Occurences of Till Eulenspiegel in print:
1515 – German chapbook, by anon
1867 – The Legend of Thyl Ulenspiegel and Lamme Goedzak, by Charles De Coster
2017 – Tyll, by Daniel Kehlmann
Tyll as a personage of history is worthy of writing an essay on alone, and I highly recommend browsing the Wikipedia article on it. An actual person from the 13th centruy, in De Coster’s hands, becomes a creature that hovers around the Thirty Years’ War and the resultant Reformation, a kind of chaperone to various events of import. It is this Tyll that Daniel Kehlmann writes, a wanderer in Austria, sardonic witness to the grunting offhand cruelty of the world.
Finally reading this book when I did felt like many of my interests were suddenly being connected to each other in time that was obvious, but completely surprised me. Mennochio the miller from The Cheese and The Worms makes an appearance, it’s set during the Thirty Years’ War, Gluckel of Hameln (in her memoirs) lives nearly in the same time and place…but what about the book!! It just puts together so many historical archetypes in my head. I was also surprised to then later find that Tyll Ulenspiegel lived 300 years earlier- and that the Tyll of Tyll is a contemporary retelling of the 19th century book of the same name, from France. I’d like to read the 13th century original Tyll Ulenspiegel now!
The parts about performing for money and life being difficult resonated with me. I feel you Tyll. Life is hard, people are dicks. Getting good at something is hard too, and nobody cares more about it than you will. People are dumb and suspicious. The local asshole will throw you under the mill wheel just to watch you die. Fun times! The writing somehow prevented me from thinking, somehow, that the world was horrible and bleak. Matter-of-factly? Tyll keeps it pretty real. “You idiot.” he says all the time. Ha! It’s easier to bear cruelty, perhaps, if someone is there to remark on its idiocy.

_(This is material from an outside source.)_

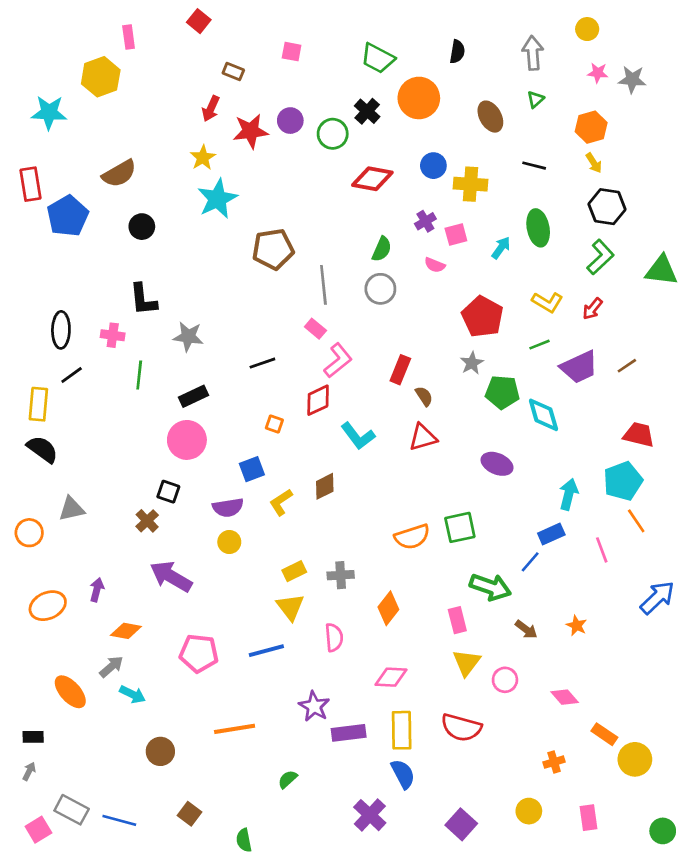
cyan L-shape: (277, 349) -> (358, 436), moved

But there’s more! The day I started reading it, I picked up Simplicissimus by John Grimmelshausen earlier that day, and later Athanasius Kircher or someone else is referring to it in the book! I guess my historical interests were altogether more consistent than I thought. I suspect that the time period in the book occurs at the same time as Simplicissumus.
Atmospheric, and vividly expresses the motivations and emotions of peoples without lapsing into intellectualism or moral disdain, but still somehow sympathetic and yet unforgiving. It’s like a Pieter Bruegel painting!